Task item — Repeat the records below exactly, leaving out any pictures.

Saved data entries:
- - - - -
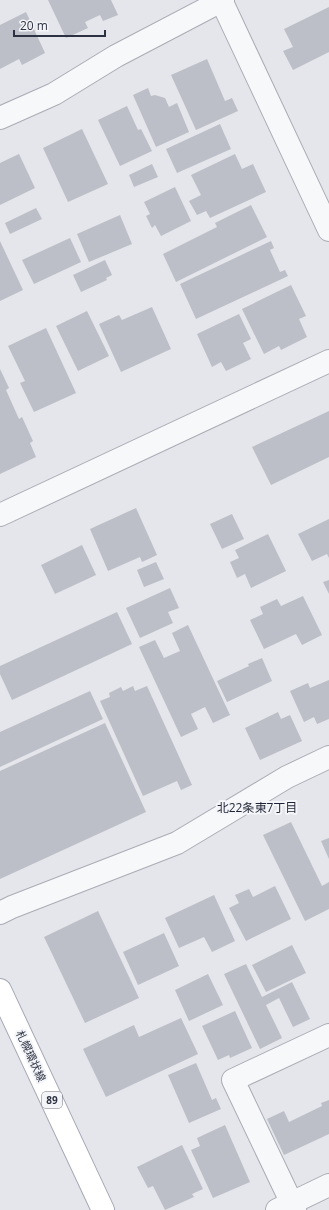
<svg xmlns="http://www.w3.org/2000/svg" width="329" height="1210" viewBox="0 0 329 1210" font-family="'Open Sans','Noto Sans JP',sans-serif">
  <style>
    .building { fill: #bcbfc7 }
    .lines { fill: none; stroke-linecap: round; stroke-linejoin: round }
    .street-casing { stroke: #aaacb5; stroke-width: 24 }
    .primary-casing { stroke: #a5a9b6; stroke-width: 24 }
    .street { stroke: #f7f8fa; stroke-width: 22 }
    .primary { stroke: #fff; stroke-width: 22 }
    .labels { text-anchor: middle; stroke-width: 4; stroke-linejoin: round; paint-order: stroke }
    .shield { fill: #f4f5f8; stroke: #696c79; stroke-width: 1 }
    .shield-label { font-size: 10px; font-weight: bold; fill: #2d3242 }
    .street-label { font-size: 11px; fill: #2d3242; stroke: #f4f5f8 }
    .neighbourhood-label { font-size: 12px; fill: #1f2333; stroke: #f4f5f8 }
  </style>
  <rect width="100%" height="100%" fill="#e5e6eb"/>
  <!-- building -->
  <g class="building">
    <polygon points="48,0 111,0 118,15 103,21 100,15 85,22 88,28 66,38"/>
    <polygon points="329,7 329,52 293,70 283,51 293,47 284,29"/>
    <polygon points="26,12 45,53 22,65 19,59 0,69 0,25"/>
    <polygon points="207,59 225,101 232,98 238,111 196,130 171,75"/>
    <polygon points="148,88 151,96 155,95 165,98 169,107 177,103 189,132 156,147 133,95"/>
    <polygon points="127,106 138,130 141,129 152,151 120,166 98,120"/>
    <polygon points="220,124 231,149 177,173 166,149"/>
    <polygon points="82,129 108,184 68,202 43,148"/>
    <polygon points="19,154 35,188 0,205 0,163"/>
    <polygon points="235,154 242,169 253,164 266,192 210,218 206,211 197,215 189,201 201,195 191,175"/>
    <polygon points="152,164 158,177 134,187 129,175"/>
    <polygon points="175,187 191,221 161,236 155,225 152,228 146,216 150,214 144,202"/>
    <polygon points="251,205 267,237 176,282 163,254 217,227 215,223"/>
    <polygon points="36,208 42,219 10,234 5,223"/>
    <polygon points="120,215 132,244 89,262 77,234"/>
    <polygon points="70,238 81,262 34,284 22,260"/>
    <polygon points="0,241 23,290 0,301"/>
    <polygon points="271,241 274,248 270,250 280,272 285,270 288,276 196,319 180,284"/>
    <polygon points="105,260 112,275 106,278 107,280 81,292 73,275"/>
    <polygon points="291,285 306,316 299,319 307,337 281,350 279,346 264,354 242,309"/>
    <polygon points="152,307 171,349 121,372 99,324 119,315 122,320"/>
    <polygon points="87,311 109,356 78,371 56,326"/>
    <polygon points="239,314 251,339 243,343 251,359 226,371 221,362 212,367 197,334"/>
    <polygon points="46,328 76,393 34,412 20,383 25,381 8,346"/>
    <polygon points="0,369 9,388 6,390 19,419 22,417 33,441 30,443 36,457 0,474"/>
    <polygon points="329,411 329,457 271,485 252,447"/>
    <polygon points="136,508 157,555 142,562 140,557 108,571 90,529"/>
    <polygon points="232,514 244,539 222,549 210,524"/>
    <polygon points="329,519 329,558 327,554 312,561 298,534"/>
    <polygon points="268,534 286,571 251,588 245,574 237,578 230,562 239,558 235,550"/>
    <polygon points="82,545 96,575 55,594 41,565"/>
    <polygon points="156,562 164,579 144,587 137,570"/>
    <polygon points="329,580 329,594 323,582"/>
    <polygon points="170,588 179,608 168,612 173,623 140,638 126,608"/>
    <polygon points="303,596 322,635 302,645 296,634 264,649 250,620 263,614 260,607 277,599 281,606"/>
    <polygon points="117,612 132,644 12,700 0,674 0,666"/>
    <polygon points="188,625 230,715 213,723 205,707 191,714 198,729 181,737 139,647 155,640 164,658 180,651 172,633"/>
    <polygon points="262,658 272,681 227,702 217,681 249,666 248,664"/>
    <polygon points="329,680 329,719 317,724 314,717 304,722 290,691 308,683 310,688"/>
    <polygon points="133,686 135,691 147,686 192,785 181,790 177,781 143,796 100,701 110,697 109,693 121,687 123,691"/>
    <polygon points="90,691 103,719 0,767 0,732"/>
    <polygon points="278,712 281,719 290,715 302,741 260,760 245,728"/>
    <polygon points="105,723 146,812 0,879 0,771"/>
    <polygon points="291,822 322,886 329,882 329,909 305,921 263,835"/>
    <polygon points="329,838 329,859 321,841"/>
    <polygon points="275,886 291,919 246,941 229,908 239,903 235,895 249,889 253,897"/>
    <polygon points="214,895 235,941 212,952 204,937 179,948 165,918"/>
    <polygon points="98,911 139,998 85,1023 44,937"/>
    <polygon points="164,933 179,966 138,985 123,952"/>
    <polygon points="292,945 306,973 266,992 252,965"/>
    <polygon points="246,964 262,997 292,982 310,1019 293,1027 279,998 266,1005 282,1038 260,1049 224,974"/>
    <polygon points="208,974 223,1005 189,1021 175,990"/>
    <polygon points="235,1011 252,1048 230,1058 229,1055 218,1060 202,1026"/>
    <polygon points="181,1018 198,1054 106,1097 83,1049 134,1025 139,1037"/>
    <polygon points="196,1063 212,1100 216,1098 221,1109 189,1123 168,1075"/>
    <polygon points="329,1100 329,1134 284,1155 267,1119 284,1111 289,1122 322,1106 321,1103"/>
    <polygon points="225,1125 250,1182 213,1198 191,1150 200,1146 197,1138"/>
    <polygon points="182,1145 203,1189 192,1194 194,1197 165,1210 153,1186 148,1188 137,1167"/>
  </g>
  <g class="lines">
    <defs>
      <g id="street">
        <polyline points="221,0 329,230"/>
        <polyline points="0,118 54,94 116,56 223,0"/>
        <polyline points="0,515 329,361"/>
        <polyline points="0,913 12,907 177,843 287,777 329,757"/>
        <polyline points="277,1210 329,1185"/>
        <polyline points="295,1210 233,1080 329,1035"/>
      </g>
      <polyline id="primary" points="0,990 103,1210"/>
    </defs>
    <!-- street casing -->
    <use href="#street" class="street-casing"/>
    <!-- primary casing -->
    <use href="#primary" class="primary-casing"/>
    <!-- street -->
    <use href="#street" class="street"/>
    <!-- primary -->
    <use href="#primary" class="primary"/>
  </g>
  <g class="labels">
    <!-- shield labels -->
    <rect class="shield" x="42" y="1092" width="20" height="16" rx="3"/>
    <g class="shield-label">
      <text x="52" y="1104">89</text>
    </g>
    <!-- street labels -->
    <g class="street-label">
      <text transform="translate(31 1056) rotate(65)" y="4">札幌環状線</text>
    </g>
    <!-- neighbourhood labels -->
    <g class="neighbourhood-label">
      <text x="257" y="812">北22条東7丁目</text>
    </g>
  </g>
  <!-- scale -->
  <path d="M14 30v6h91v-6" fill="none" stroke="#2d3242" stroke-width="2"/>
  <text x="20" y="30" font-size="12" fill="#2d3242" stroke="#f4f5f8" stroke-width="3" paint-order="stroke">20 m</text>
</svg>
- - - - -
Result for this task —
<svg xmlns="http://www.w3.org/2000/svg" width="329" height="1210" viewBox="0 0 329 1210" font-family="'Open Sans','Noto Sans JP',sans-serif">
  <style>
    .building { fill: #bcbfc7 }
    .lines { fill: none; stroke-linecap: round; stroke-linejoin: round }
    .street-casing { stroke: #aaacb5; stroke-width: 24 }
    .primary-casing { stroke: #a5a9b6; stroke-width: 24 }
    .street { stroke: #f7f8fa; stroke-width: 22 }
    .primary { stroke: #fff; stroke-width: 22 }
    .labels { text-anchor: middle; stroke-width: 4; stroke-linejoin: round; paint-order: stroke }
    .shield { fill: #f4f5f8; stroke: #696c79; stroke-width: 1 }
    .shield-label { font-size: 10px; font-weight: bold; fill: #2d3242 }
    .street-label { font-size: 11px; fill: #2d3242; stroke: #f4f5f8 }
    .neighbourhood-label { font-size: 12px; fill: #1f2333; stroke: #f4f5f8 }
  </style>
  <rect width="100%" height="100%" fill="#e5e6eb"/>
  <!-- building -->
  <g class="building">
    <polygon points="48,0 111,0 118,15 103,21 100,15 85,22 88,28 66,38"/>
    <polygon points="329,7 329,52 293,70 283,51 293,47 284,29"/>
    <polygon points="26,12 45,53 22,65 19,59 0,69 0,25"/>
    <polygon points="207,59 225,101 232,98 238,111 196,130 171,75"/>
    <polygon points="148,88 151,96 155,95 165,98 169,107 177,103 189,132 156,147 133,95"/>
    <polygon points="127,106 138,130 141,129 152,151 120,166 98,120"/>
    <polygon points="220,124 231,149 177,173 166,149"/>
    <polygon points="82,129 108,184 68,202 43,148"/>
    <polygon points="19,154 35,188 0,205 0,163"/>
    <polygon points="235,154 242,169 253,164 266,192 210,218 206,211 197,215 189,201 201,195 191,175"/>
    <polygon points="152,164 158,177 134,187 129,175"/>
    <polygon points="175,187 191,221 161,236 155,225 152,228 146,216 150,214 144,202"/>
    <polygon points="251,205 267,237 176,282 163,254 217,227 215,223"/>
    <polygon points="36,208 42,219 10,234 5,223"/>
    <polygon points="120,215 132,244 89,262 77,234"/>
    <polygon points="70,238 81,262 34,284 22,260"/>
    <polygon points="0,241 23,290 0,301"/>
    <polygon points="271,241 274,248 270,250 280,272 285,270 288,276 196,319 180,284"/>
    <polygon points="105,260 112,275 106,278 107,280 81,292 73,275"/>
    <polygon points="291,285 306,316 299,319 307,337 281,350 279,346 264,354 242,309"/>
    <polygon points="152,307 171,349 121,372 99,324 119,315 122,320"/>
    <polygon points="87,311 109,356 78,371 56,326"/>
    <polygon points="239,314 251,339 243,343 251,359 226,371 221,362 212,367 197,334"/>
    <polygon points="46,328 76,393 34,412 20,383 25,381 8,346"/>
    <polygon points="0,369 9,388 6,390 19,419 22,417 33,441 30,443 36,457 0,474"/>
    <polygon points="329,411 329,457 271,485 252,447"/>
    <polygon points="136,508 157,555 142,562 140,557 108,571 90,529"/>
    <polygon points="232,514 244,539 222,549 210,524"/>
    <polygon points="329,519 329,558 327,554 312,561 298,534"/>
    <polygon points="268,534 286,571 251,588 245,574 237,578 230,562 239,558 235,550"/>
    <polygon points="82,545 96,575 55,594 41,565"/>
    <polygon points="156,562 164,579 144,587 137,570"/>
    <polygon points="329,580 329,594 323,582"/>
    <polygon points="170,588 179,608 168,612 173,623 140,638 126,608"/>
    <polygon points="303,596 322,635 302,645 296,634 264,649 250,620 263,614 260,607 277,599 281,606"/>
    <polygon points="117,612 132,644 12,700 0,674 0,666"/>
    <polygon points="188,625 230,715 213,723 205,707 191,714 198,729 181,737 139,647 155,640 164,658 180,651 172,633"/>
    <polygon points="262,658 272,681 227,702 217,681 249,666 248,664"/>
    <polygon points="329,680 329,719 317,724 314,717 304,722 290,691 308,683 310,688"/>
    <polygon points="133,686 135,691 147,686 192,785 181,790 177,781 143,796 100,701 110,697 109,693 121,687 123,691"/>
    <polygon points="90,691 103,719 0,767 0,732"/>
    <polygon points="278,712 281,719 290,715 302,741 260,760 245,728"/>
    <polygon points="105,723 146,812 0,879 0,771"/>
    <polygon points="291,822 322,886 329,882 329,909 305,921 263,835"/>
    <polygon points="329,838 329,859 321,841"/>
    <polygon points="275,886 291,919 246,941 229,908 239,903 235,895 249,889 253,897"/>
    <polygon points="214,895 235,941 212,952 204,937 179,948 165,918"/>
    <polygon points="98,911 139,998 85,1023 44,937"/>
    <polygon points="164,933 179,966 138,985 123,952"/>
    <polygon points="292,945 306,973 266,992 252,965"/>
    <polygon points="246,964 262,997 292,982 310,1019 293,1027 279,998 266,1005 282,1038 260,1049 224,974"/>
    <polygon points="208,974 223,1005 189,1021 175,990"/>
    <polygon points="235,1011 252,1048 230,1058 229,1055 218,1060 202,1026"/>
    <polygon points="181,1018 198,1054 106,1097 83,1049 134,1025 139,1037"/>
    <polygon points="196,1063 212,1100 216,1098 221,1109 189,1123 168,1075"/>
    <polygon points="329,1100 329,1134 284,1155 267,1119 284,1111 289,1122 322,1106 321,1103"/>
    <polygon points="225,1125 250,1182 213,1198 191,1150 200,1146 197,1138"/>
    <polygon points="182,1145 203,1189 192,1194 194,1197 165,1210 153,1186 148,1188 137,1167"/>
  </g>
  <g class="lines">
    <defs>
      <g id="street">
        <polyline points="221,0 329,230"/>
        <polyline points="0,118 54,94 116,56 223,0"/>
        <polyline points="0,515 329,361"/>
        <polyline points="0,913 12,907 177,843 287,777 329,757"/>
        <polyline points="277,1210 329,1185"/>
        <polyline points="295,1210 233,1080 329,1035"/>
      </g>
      <polyline id="primary" points="0,990 103,1210"/>
    </defs>
    <!-- street casing -->
    <use href="#street" class="street-casing"/>
    <!-- primary casing -->
    <use href="#primary" class="primary-casing"/>
    <!-- street -->
    <use href="#street" class="street"/>
    <!-- primary -->
    <use href="#primary" class="primary"/>
  </g>
  <g class="labels">
    <!-- shield labels -->
    <rect class="shield" x="42" y="1092" width="20" height="16" rx="3"/>
    <g class="shield-label">
      <text x="52" y="1104">89</text>
    </g>
    <!-- street labels -->
    <g class="street-label">
      <text transform="translate(31 1056) rotate(65)" y="4">札幌環状線</text>
    </g>
    <!-- neighbourhood labels -->
    <g class="neighbourhood-label">
      <text x="257" y="812">北22条東7丁目</text>
    </g>
  </g>
  <!-- scale -->
  <path d="M14 30v6h91v-6" fill="none" stroke="#2d3242" stroke-width="2"/>
  <text x="20" y="30" font-size="12" fill="#2d3242" stroke="#f4f5f8" stroke-width="3" paint-order="stroke">20 m</text>
</svg>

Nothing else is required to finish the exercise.